━━━ Information shown

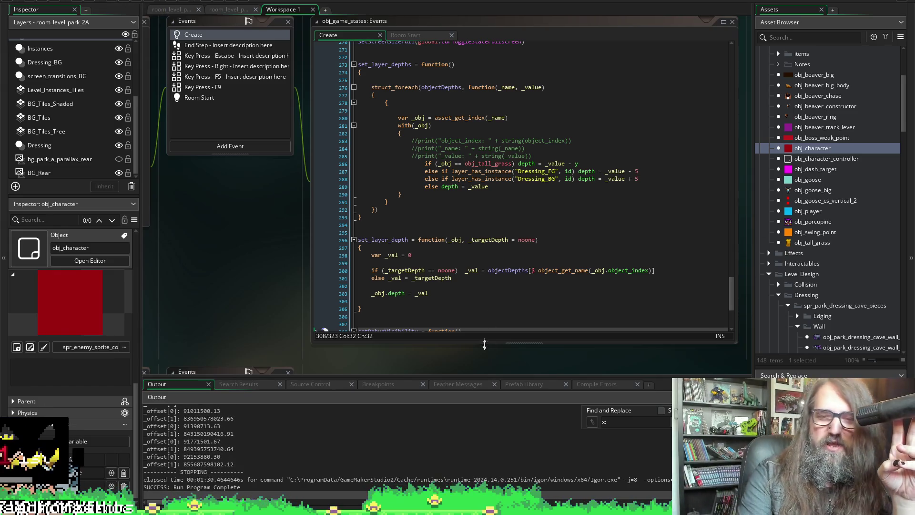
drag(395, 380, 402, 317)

━━━━━━
━━━ Information shown

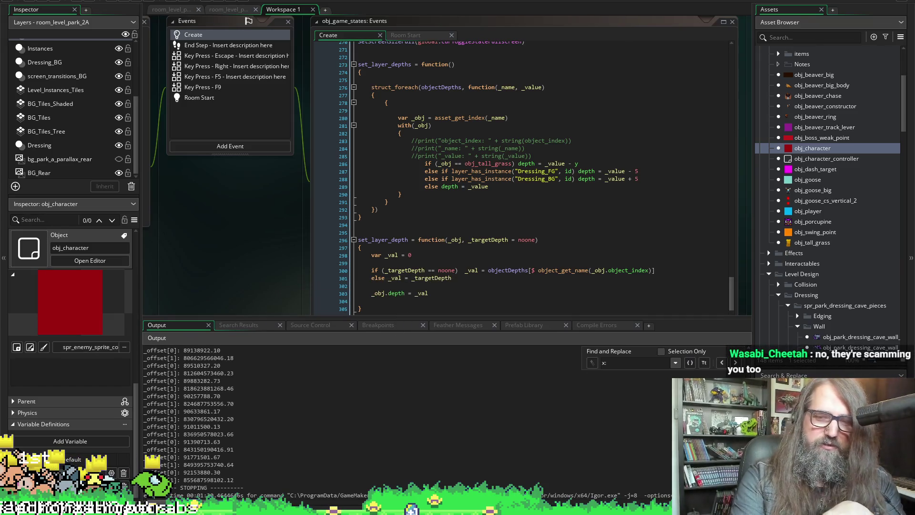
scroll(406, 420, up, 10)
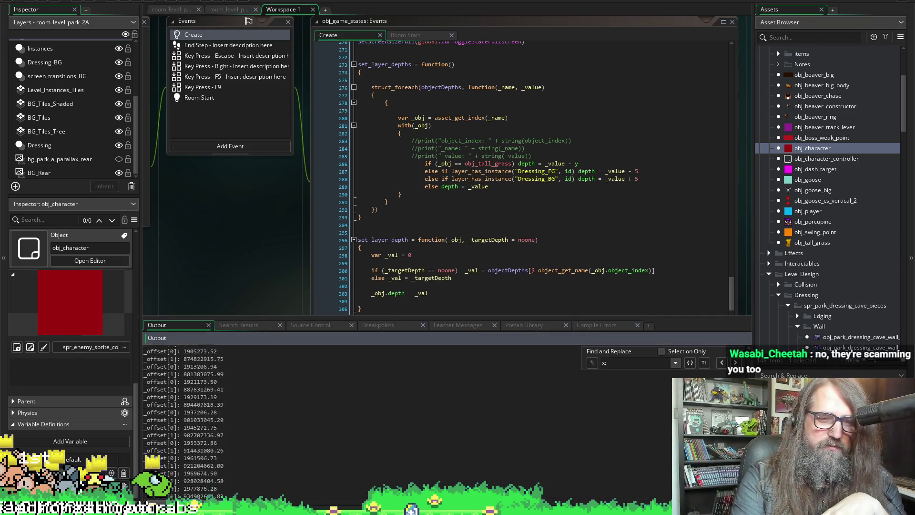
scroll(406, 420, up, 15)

━━━━━━

#### Task brief:
Find and copy each line above holding "scroll".

#### Expected output:
scroll(406, 420, up, 10)
scroll(406, 420, up, 15)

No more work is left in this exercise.